SMART and Faith-Based

by | Nov 14, 2013

When is faith-based giving smart?  According to Gray Keller, a self-described thinker, author and philanthropist, “It can be the beginning of a journey of a lifetime.” He recently wrote about what he describes as “SMART Giving for the Community of Faith.”  I’ve used the SMART acronym for strategic planning many times: Specific, Measurable, Attainable, Relevant and Time-Bound. But I also love how he uses it in the context of faith-based philanthropy.

For Keller it means Spirit-inspired, Meaningful, Actionable, Relational and Transformational. If you read Keller’s blog you’ll get a sense of how he further defines each of these words in the realm of faith-based giving. While I like much of what he says, my experience tells me it is difficult to make all giving fit into this acronym. Honestly, there’s not enough time in my days to make it so, but there is something special, even indescribable, when some of my gifts are SMART.

He describes “Spirit-inspired” as a “heart tug on your soul.” How could that be said any better? “Meaningful” giving must touch you (the giver) and the recipient in a way that matters to both. “Actionable” is getting involved – sharing time, treasures and talent – it’s more than a bank draft or a credit card charge.  The act of being “Actionable” surely leads to being “Relational” – giving to something or someone that’s a need you can almost touch face to face. Finally, by being “Relational” you are there to share in the “Transformation.”

Gray says that transformational giving “transforms you, the giver, into a better, more humble, more grateful and gracious giver, while opening your eyes and hearts to the many realities that others face.”

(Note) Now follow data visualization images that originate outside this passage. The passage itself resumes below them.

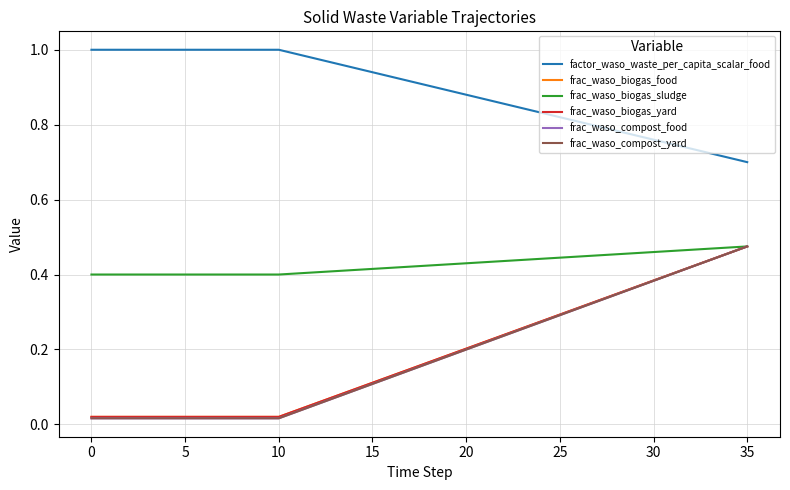

Is this an area chart (filled region under the line)?

No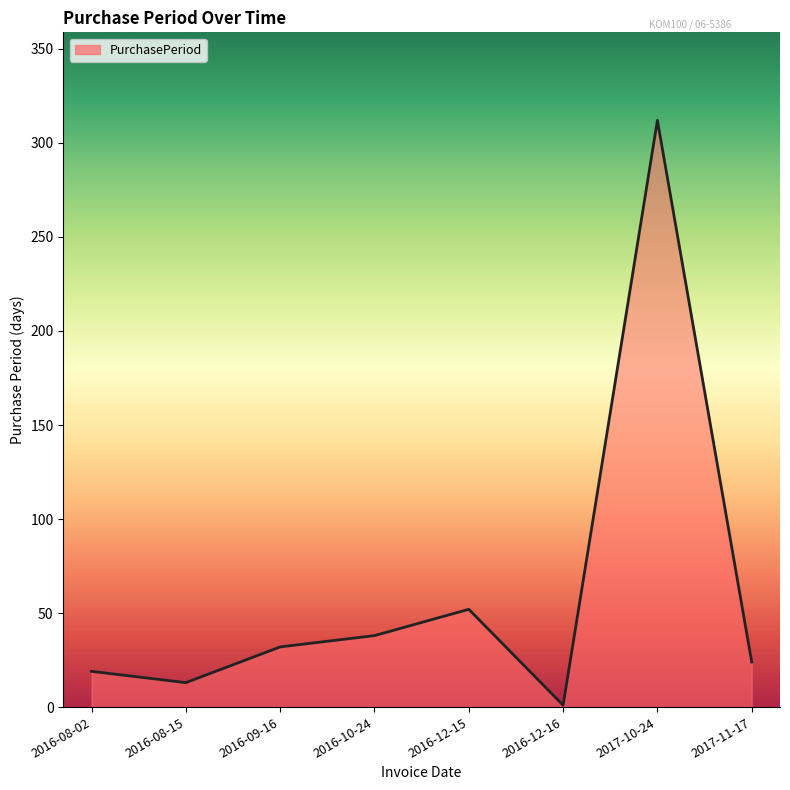

Read the value at 2017-11-17.

24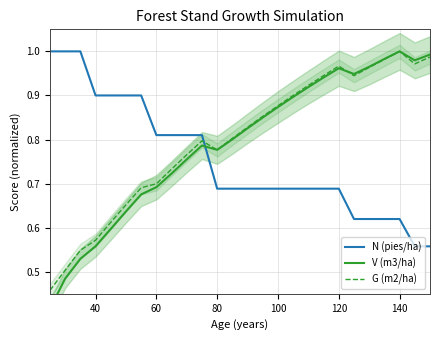

In V (m3/ha), how many points are higher than both neighbors (excluding endpoints)?

3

I know your mailbox, like mine, is beginning to fill with year-end requests from many organizations and causes about which you care.  As you begin to sort through the many letters, ask yourself if you can be a SMART faith-based giver with at least one of your gifts.  What would a SMART gift look like to you?



1 Comment

  1. Margie

    Great article Dawn. I received an email from a friend a few days ago that really inspired me to make a “SMART” gift. I was immediately moved by the story of a young 11-year-old boy who wanted to give up his Christmas wish list after he read about those in underdeveloped countries who survive on very little. He was himself inspired to help provide a gift of farm animals like pigs, chickens, cows and goats for those in need so they would have a more sustainable food source for their families. He told his mom, “You know that Christmas list I gave you mom? Well, don’t get me any of that stuff. Let’s spend the money on farm animals for these families instead! I’ll even take money out of my savings.” Wow, I didn’t just feel a “heart tug” it was more like a “heart rip”. It was meaningful because I know this boy and his family. They don’t have a lot. They live very simple with two of their five children with Type 1 Diabetes and all the expenses and hardship that goes along with that. They have a heavy load to carry but they are one of the most kind and generous families I know. It didn’t take me long to take action after his mom made JC’s NEW Christmas Wish List for farm animals known on Facebook. She launched a GoFundMe campaign to let others participate in the giving. He is also earning money doing various jobs. I already love this family but our relationship went a step beyond our original connection of diabetes. My life truly has been transformed watching this young man grow and give. I hope he earns and raises every cent and more in his campaign. I’m tempted to give him the entire amount but I know that isn’t always the best. There are many others who would miss out being blessed and inspired making a SMART gift to this young man and his NEW Christmas Wish List.